- **TASK TO COMPLETE**:
Please copy the listing that follows exactly, leaving out any pictures.

Start of MATERIAL SHOWN

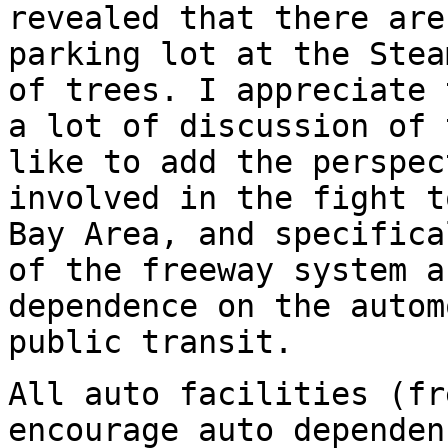
revealed that there are
parking lot at the Stea
of trees. I appreciate 
a lot of discussion of 
like to add the perspec
involved in the fight t
Bay Area, and specifica
of the freeway system a
dependence on the autom
public transit.
All auto facilities (fr
encourage auto dependen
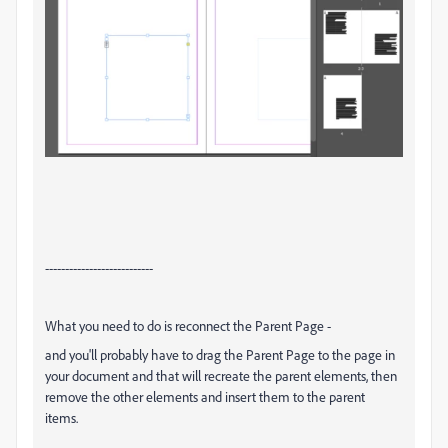
---------------------------
What you need to do is reconnect the Parent Page -
and you'll probably have to drag the Parent Page to the page in
your document and that will recreate the parent elements, then
remove the other elements and insert them to the parent
items.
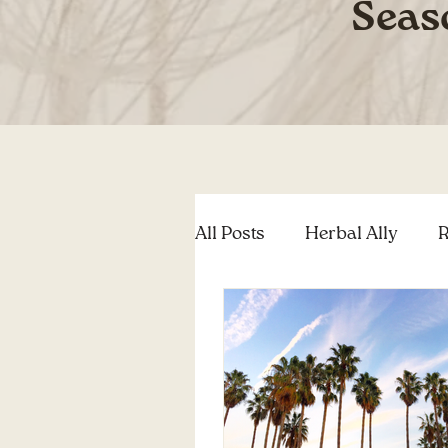
Seas
All Posts
Herbal Ally
R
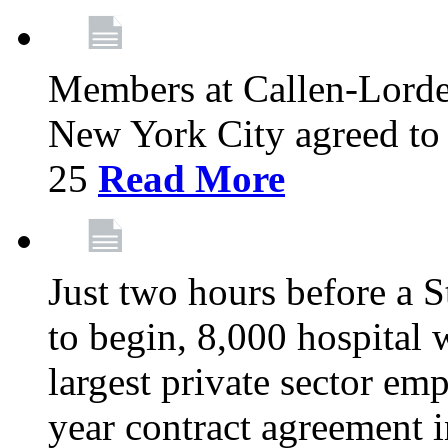
Members at Callen-Lord
New York City agreed to 
25
Read More
Just two hours before a S
to begin, 8,000 hospital
largest private sector emp
year contract agreement i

End of MATERIAL SHOWN

- **YOUR RESPONSE**:
revealed that there are
parking lot at the Stea
of trees. I appreciate 
a lot of discussion of 
like to add the perspec
involved in the fight t
Bay Area, and specifica
of the freeway system a
dependence on the autom
public transit.
All auto facilities (fr
encourage auto dependen
---------------------------
What you need to do is reconnect the Parent Page -
and you'll probably have to drag the Parent Page to the page in
your document and that will recreate the parent elements, then
remove the other elements and insert them to the parent
items.
Seas
All Posts
Herbal Ally
R
Members at Callen-Lord
New York City agreed to 
25
Read More
Just two hours before a S
to begin, 8,000 hospital
largest private sector emp
year contract agreement i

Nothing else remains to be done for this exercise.